(Saved entries)
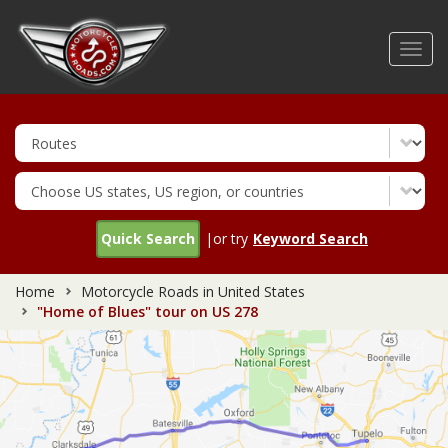
Skip
to
Toggl
main
navig
content
Quick Search
|or try
Keyword Search
Home
Motorcycle Roads in United States
"Home of Blues" tour on US 278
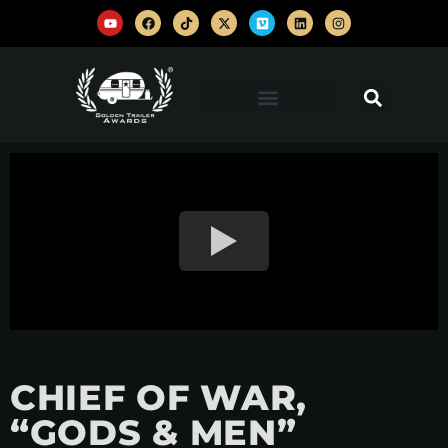
CHIEF OF WAR,
“GODS & MEN”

- [EXERCISE INSTRUCTIONS]: Every record above should reappear exactly, with the pictures gone.

- [RESPONSE]:
Skip
to
Toggl
main
navig
content
Quick Search
|or try
Keyword Search
Home
Motorcycle Roads in United States
"Home of Blues" tour on US 278
CHIEF OF WAR,
“GODS & MEN”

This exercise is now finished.